Governor Newsom’s Vaccine Mandate and What It Means for West High

California has become the first state in the U.S. to implement a mandate on vaccination for students to go to school, as announced by Governor Gavin Newsom. Once the mandate goes into effect, students will be required to show proof of vaccination as a requisite for attending in-person school.

Art/Photo by Westley Kim

California has become the first state in the U.S. to implement a mandate on vaccination for students to go to school, as announced by Governor Gavin Newsom. Once the mandate goes into effect, students will be required to show proof of vaccination as a requisite for attending in-person school.

Kate Phan, Staff Writer

  On October 1, 2021, California Governor Gavin Newsom implemented a vaccine mandate. Following the approval of the Food and Drug Association (FDA), it will be mandatory for students above the age of 12 to get both doses of the COVID-19 vaccine in order to attend in-person school. FDA approval means that all data regarding the drug is reviewed and its known benefits outweigh the known risks. Official approval is predicted to take place in July; therefore, the mandate is expected to take place in the 2022-2023 school year.

   Newsom’s mandate requires students to get vaccinated for COVID-19 in the same way they follow procedures applying to the measles, mumps, and rubella vaccines required for in-person school attendance. Local jurisdiction is encouraged to mandate vaccination of students before the statewide legislation takes place, depending on the status of COVID-19 cases within the region. This action takes another step toward lowering California’s COVID-19 cases as California already has one of the lowest case rates in the country.

   Doctor Mark Ghaly, secretary of California’s Health and Human Services Agency, emphasized, “If you’re not vaccinated your chances of getting COVID-19 are eight times higher than if you had the shots… If you’re unvaccinated and test positive, your odds of being hospitalized jump by 13 times. And you’re 18 to 20 times more likely to die.” Many health professionals stress that vaccination is an important preventative measure to lessen the chance of death or severity of the virus. 

   However, Torrance Memorial nurse practitioner Heather Garza disagreed: “I don’t think it’s fair to force something where we don’t fully know the risk, especially in these patients who’ve recovered.” Her and other various health care workers have refused to receive the mandatory COVID-19 vaccine, and on October 1, they protested outside the Torrance Memorial Medical Center to promote medical freedom.

   Regarding local feelings about the new vaccine mandate, West High student Tyler Hinze (11) expressed his opinions on the new mandate. Hinze disagrees with mandatory vaccination, reasoning, “It’s my health so it should be my choice. I don’t know if there are going to be repercussions in years to come with the vaccine.” The COVID-19 vaccine has only been released for a year, and long-term effects remain unknown. The vaccine was made in a single year, raising questions about its development when previous vaccines have been in development for 10-15 years. However, one thing is certain. Hinze added, “If you’re sick, stay home, and if you think you have COVID, get tested.”
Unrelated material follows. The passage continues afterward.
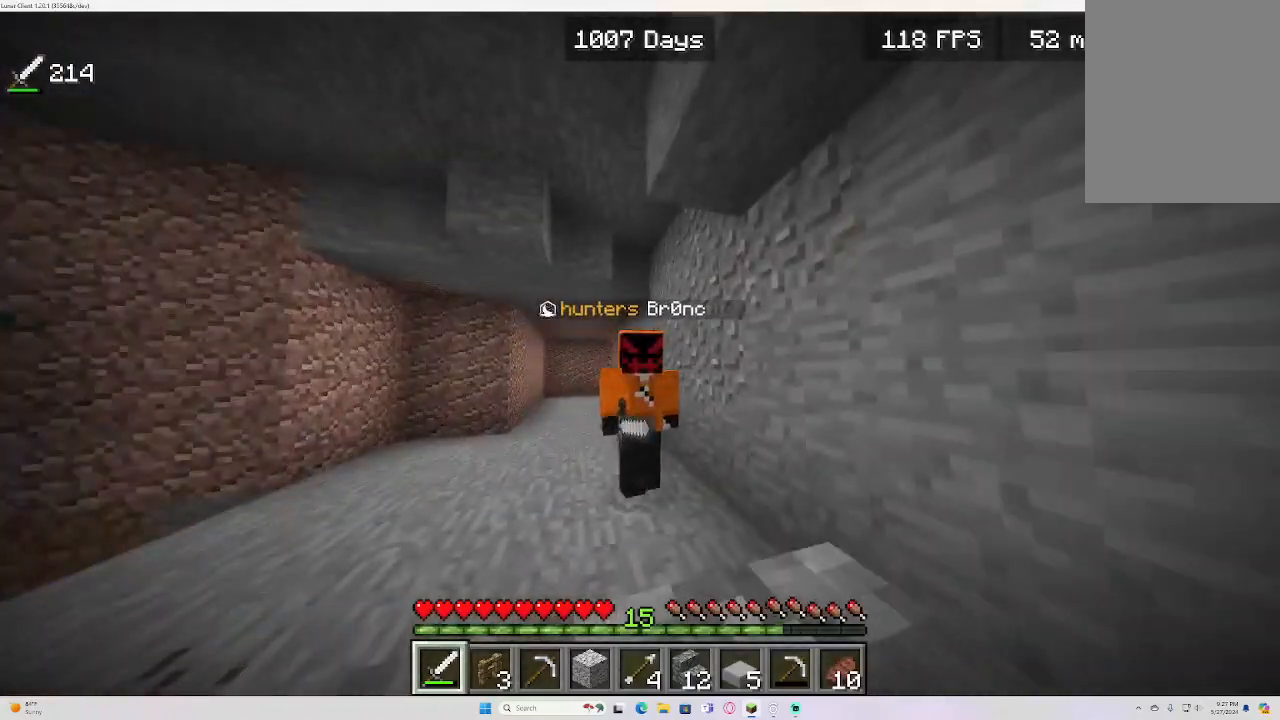
{"keys": ["w"], "mouse": [], "events": [[250, "w", "down"]]}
   On the other hand, student Mia Gibson (11) urged people to get vaccinated to protect others as well. She addressed opposing opinions by adding, “There are many false rumors of the ‘harmful’ effects of the vaccine but none of these are true or have any decent evidence to back them up. And even if these rumors had some truth to them, the risk of getting COVID is much greater than any risk of getting vaccinated.” Gibson is very passionate about her position: “I encourage everyone to think of how their actions impact others around them!”

   At West High, free on-campus testing for students provides a safe and easy way to ensure the safety of yourself or others. COVID-19 testers Morgan and Tanisha spend their shift in the Performing Arts Center (PAC) on Monday through Friday. They have interacted with students, children, adults, staff, and residents of Torrance. The testing process is a self-test, involving a cotton swab and a 20-second swatch of each nostril.  At the end of the day, the tests get submitted to the Fulgent Genetics Lab. COVID testing is easily accessible and will only take a few minutes. Students should get tested if they are experiencing possible symptoms of COVID-19.

   Newsom’s new vaccine mandate will not apply until FDA approval, but it should be anticipated. Students above 12 will need to get vaccinated to attend in-person school in California. Although opinions on the mandate differ widely, safety and caution remains paramount in the minds of policymakers, educators, and students.